Mosquitoes follow carbon dioxide emitted when we breathe, and, once they get close enough, dive toward our bare skin, attracted by the odors given off there. While the neuron that picked up carbon dioxide had been known, the identity of the neuron or neurons with odor receptors that attracted mosquitoes to human skin scents remained unknown.
Ray says that, for many years, he and his colleagues focused their search for human-skin odor receptors on the complex mosquito antenna, which express numerous members of an olfactory receptor gene family thought to be involved in picking up scents. They ignored the simpler maxillary palp organs, small fingerlike sensory structures, that contain the carbon dioxide receptors. Conventional wisdom was that the carbon dioxide receptor “was narrowly tuned, responding primarily to carbon dioxide,” says Ray.
So imagine the investigators’ surprise when they discovered “the carbon dioxide receptor is an extremely sensitive detector of several skin odorants,” says Ray. “In fact, it is far more sensitive to some of these odor molecules when compared to carbon dioxide.”

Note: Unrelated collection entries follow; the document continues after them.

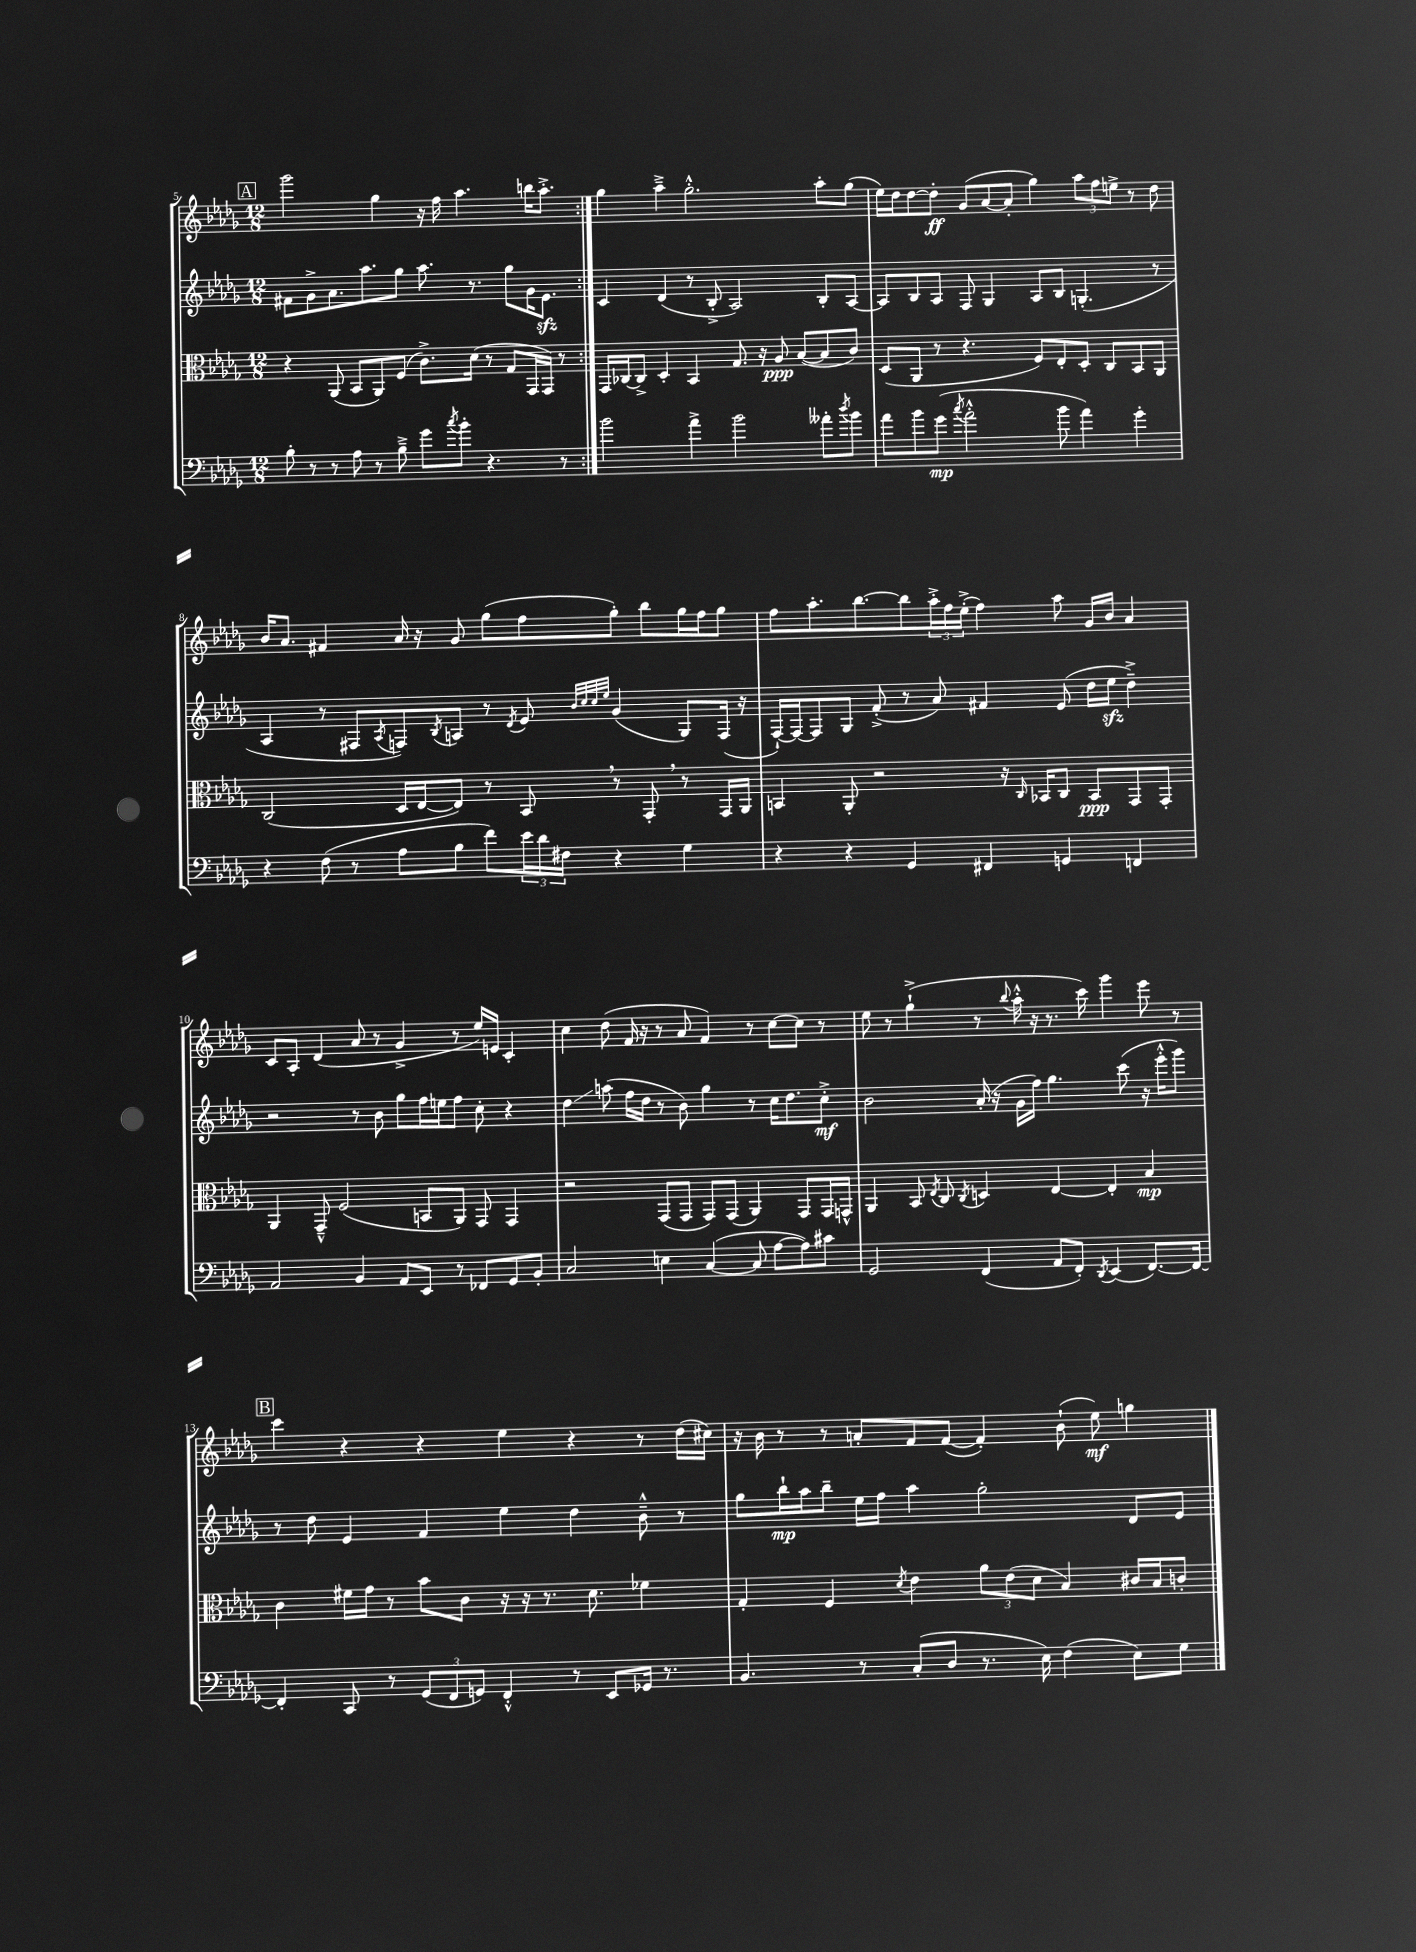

**kern	**kern	**kern	**kern
*staff4	*staff3	*staff2	*staff1
*clefF4	*clefC3	*clefG2	*clefG2
*k[b-e-a-d-g-]	*k[b-e-a-d-g-]	*k[b-e-a-d-g-]	*k[b-e-a-d-g-]
*M12/8	*M12/8	*M12/8	*M12/8
8B-'	4r	8f#	2ggg-
8r	.	8g-^	.
8r	(8AA-	8.a-	.
8A-	8BB-	.	.
.	.	8.aa-	.
8r	8AA-)	.	4gg-
8B-~^	(8F	8gg-	.
8g-	8.c^)	8.aa-	16r
.	.	.	16ff
8qcc	.	.	.
8b-'	.	.	4.aa-
.	(16d-	8.r	.
4.r	8r	.	.
.	8G-	8gg-	.
.	16GG-	16g-	16bb
.	16GG-)	8.e-	8.aa-'^
8r	8r	.	.
=:|!	=:|!	=:|!	=:|!
2b-	16GG-	4c	4gg-
.	[16C-	.	.
.	8C-^]	.	.
.	4D-'	(4d-	4aa-~^
4a-^	4BB-	8r	2.gg-'^^
.	.	8B-'^	.
2b-	8.G-	2A-)	.
.	16r	.	.
.	8A-	.	.
.	([8B-	.	.
8a--'	8B-]	8B-'	8aa-'
8qdd-	.	.	.
8b-	8c)	[8A-	(8gg-
=	=	=	=
8a-	(8D-	8A-]	16ee-)
.	.	.	16dd-
8b-	8AA-	8B-	[8dd-
(8g-	8r	8A-	8dd-']
8qcc	.	.	.
2a-'^^	4.r	8F	(8g-
.	.	4G-	[8a-
.	.	.	8a-']
.	8F)	8A-	4gg-)
8b-	8E-'	8B-	.
4a-)	8D-'	(4.G'	12aa-
.	.	.	12ff
.	8C	.	.
.	.	.	12ee^
4g-'	8BB-	.	8r
.	8AA-	8r	8dd-
=	=	=	=
4r	(2C	4A-	16b-
.	.	.	8.a-
(8F	.	8r	4f#
8r	.	8F#	.
.	.	8qA-	.
8A-	16D-	8F)	16a-
.	[16E-	.	16r
.	.	8qB-	.
8B-	8E-])	8A	8g-
8f)	8r	8r	(8gg-
.	.	8qd-	.
24e-	8BB-	8e-	8ff
24d-	.	.	.
24F#	.	.	.
.	.	32qqb-	.
.	.	32qqcc	.
.	.	32qqcc	.
.	.	32qqee-	.
4r	8r	(4g-	8gg-')
.	8GG-'	.	8bb-
4G-	8r	8G-)	16gg-
.	.	.	16ff
.	16GG-	(16F	8gg-
.	16AA-	16r	.
=	=	=	=
4r	4BB	[16F`)	8ff
.	.	16F_	.
.	.	8F]	8.aa-'
4r	8AA-'	8G-	.
.	.	.	[8.bb-
.	2r	(8f'^	.
4GG-	.	8r	8bb-]
.	.	8a-)	24aa-'^
.	.	.	24ff
.	.	.	(24ee-'^
4FF#	.	4f#	4ff)
.	16r	.	.
.	16qqC	.	.
.	16BB-	.	.
4GG	8C	(8e-	8aa-
.	8BB-	16dd-	16g-
.	.	16ee-	16b-
4FF	8GG-	4dd-~^)	4a-
.	8GG-'	.	.
=	=	=	=
2AA-	4AA-	2r	8c
.	.	.	8A-'
.	8GG-~^^	.	(4d-
.	(2F	.	.
4BB-	.	8r	8a-
.	.	8b-	8r
8AA-	.	8gg-	4g-^
8EE-	8BB	16ff	.
.	.	16ee	.
8r	8AA-)	8ff	8r
8FF-	8GG-	8cc'	16ee-)
.	.	.	16e
8GG-	4GG-	4r	4c'
8BB-'	.	.	.
=	=	=	=
2C	2r	4dd-	4cc
.	.	(8aa	(8dd-
.	.	16ff	16f
.	.	16dd-	16r
4E	(8GG-	8r	8r
.	8GG-	8b-)	8a-
([4C	8GG-)	4gg-	4f)
.	(8GG-	.	.
8C]	4AA-)	8r	8r
[8A-	.	16cc	[8cc
.	.	8.dd-	.
8A-])	8GG-	.	8cc]
8c#	16GG-	8cc'^	8r
.	16GG^^	.	.
=	=	=	=
2GG-	4AA-	2b-	8ee-
.	.	.	8r
.	8BB-	.	(4gg-`^
.	8qE-	.	.
.	8C	.	.
.	8qC	.	.
(4FF	4D	(16a-'	8r
.	.	16r	.
.	.	.	8qqbb-
.	.	16g-	16aa-'^^
.	.	16ff)	16r
8AA-	[4E-	4.gg-	8.r
8FF')	.	.	.
.	.	.	16ccc)
8qDD-	.	.	.
(4EE-	4E-']	.	4ggg-
.	.	(8ccc	.
[8.FF)	4B-	16r	8eee-
.	.	16eee-'^^	.
.	.	8ggg-)	8r
16FF_	.	.	.
=	=	=	=
4FF']	4c	8r	4ccc
.	.	8dd-	.
8CC	16f#	4e-	4r
.	16g-	.	.
8r	8r	.	.
(12GG-	8b-	4f	4r
12FF	.	.	.
.	8c	.	.
12GG)	.	.	.
4FF'^^	16r	4ee-	4ee-
.	16r	.	.
.	8.r	.	.
8r	.	4dd-	4r
.	8.d-	.	.
8EE-	.	.	.
16GG-	4f-	8b-~^^	8r
8.r	.	.	.
.	.	8r	(16dd-
.	.	.	16cc#)
=	=	=	=
4.BB-	4G-'	8gg-	16r
.	.	.	16b-
.	.	16bb-`	8r
.	.	16aa-	.
.	4F	8bb-~	8r
8r	.	16ee-	8a'
.	.	16ff	.
.	8qd-	.	.
(8C'	4e-	4aa-	8f
8D-	.	.	([8f
8.r	12a-	2gg-'	4f'])
.	(12e-	.	.
.	12d-	.	.
16E-)	.	.	.
(4F	4B-)	.	(8b-`
.	.	.	8ee-)
8E-)	16c#	8d-	4gg
.	16B-	.	.
8G-	8c'	8e-	.
==	==	==	==
*-	*-	*-	*-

The investigators used a variety of techniques, including the use of a wind tunnel filled with mosquitoes flying toward beads coated with a human foot odor, to establish that the carbon dioxide receptor neuron, called cpA, also picked up foot odors.
To see if cpA can be targeted by chemicals that might be developed as mosquito traps, the investigators next screened nearly half a million compounds to find ones that either activated or shut down cpA. They eventually settled on two compounds: ethyl pyruvate, a fruity-smelling cpA inhibitor used as a flavor agent in food, and cyclopentanone, a minty-scented cpA activator used as a flavor and fragrance agent. Ethyl pyruvate substantially reduced the mosquitoes’ attraction toward a human arm, in effect acting as a repellent. Cyclopentanone, meanwhile, lured mosquitoes, so it could be used as an attractant in a trap.
Ray’s group earlier had identified neurons in insects that detect the repellent DEET. That work, explains Ray, can help researchers devise ways to repel mosquitoes. The current work described in the Cell paper can be used to come up with ways to trap mosquitoes or mask the cues that attract them to humans.
Ray already has moved toward developing applications of the latest work. “Parts of this carbon dioxide receptor technology has been licensed to an insect research company called Olfactor Labs hat I helped set up in 2010,” he says. “This research company is performing additional discovery and large-scale screening of the carbon dioxide receptor.” The Kite Patch, a sticker that repels mosquitoes, is one of the company’s products.